[Revision comparison data]
------

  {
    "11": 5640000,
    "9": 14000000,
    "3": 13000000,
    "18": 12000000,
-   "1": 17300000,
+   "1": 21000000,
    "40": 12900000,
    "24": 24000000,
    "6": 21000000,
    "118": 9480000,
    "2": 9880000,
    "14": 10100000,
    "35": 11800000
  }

------

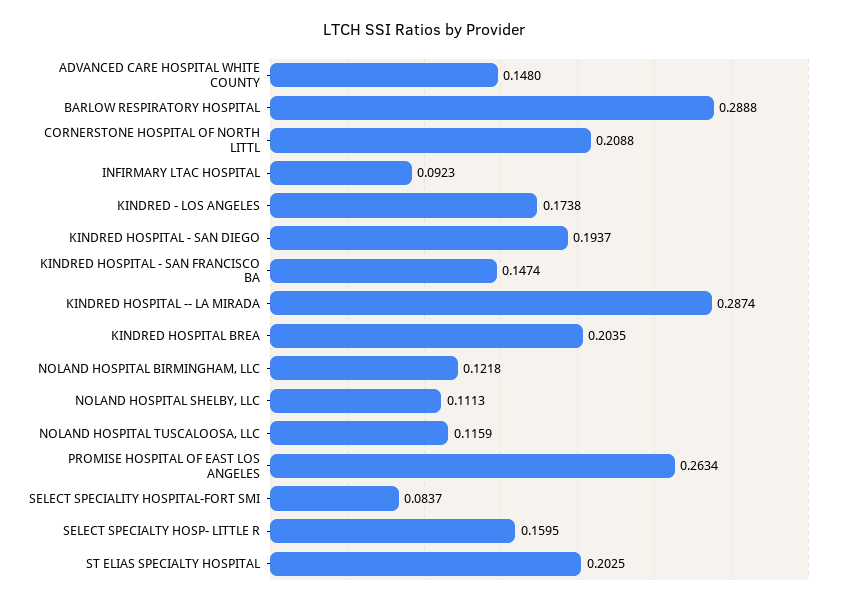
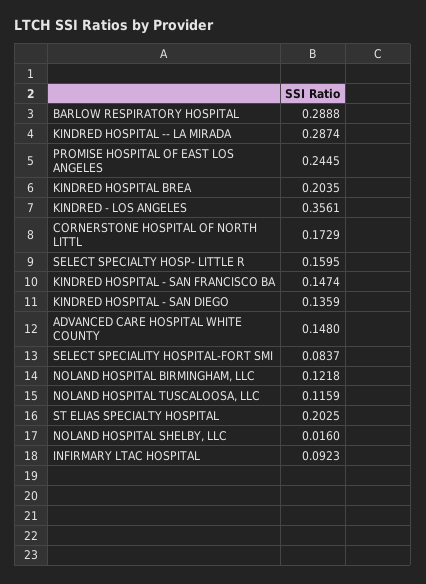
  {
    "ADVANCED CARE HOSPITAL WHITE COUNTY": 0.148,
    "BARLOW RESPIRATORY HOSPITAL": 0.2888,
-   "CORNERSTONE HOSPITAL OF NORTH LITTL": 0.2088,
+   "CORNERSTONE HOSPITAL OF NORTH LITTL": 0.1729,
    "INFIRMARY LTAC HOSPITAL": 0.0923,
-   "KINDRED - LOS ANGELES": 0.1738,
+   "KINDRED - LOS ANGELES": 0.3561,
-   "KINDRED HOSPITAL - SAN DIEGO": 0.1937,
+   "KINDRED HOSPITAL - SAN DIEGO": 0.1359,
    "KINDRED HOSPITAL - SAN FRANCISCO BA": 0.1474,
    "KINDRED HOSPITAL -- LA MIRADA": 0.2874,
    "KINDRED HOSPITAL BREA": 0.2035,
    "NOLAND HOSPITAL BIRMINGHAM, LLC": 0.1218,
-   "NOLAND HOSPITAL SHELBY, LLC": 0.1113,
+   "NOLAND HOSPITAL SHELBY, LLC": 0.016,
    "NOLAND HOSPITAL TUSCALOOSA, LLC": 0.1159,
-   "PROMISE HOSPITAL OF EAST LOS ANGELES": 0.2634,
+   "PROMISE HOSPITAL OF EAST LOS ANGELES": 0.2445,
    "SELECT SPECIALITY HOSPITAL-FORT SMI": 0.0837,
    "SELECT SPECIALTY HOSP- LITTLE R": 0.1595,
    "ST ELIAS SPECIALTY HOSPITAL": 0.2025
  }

------

* ASSIGNMENT *
Set aside each line above that includes the string "NORTH" and report it.

* ANSWER SECTION *
-   "CORNERSTONE HOSPITAL OF NORTH LITTL": 0.2088,
+   "CORNERSTONE HOSPITAL OF NORTH LITTL": 0.1729,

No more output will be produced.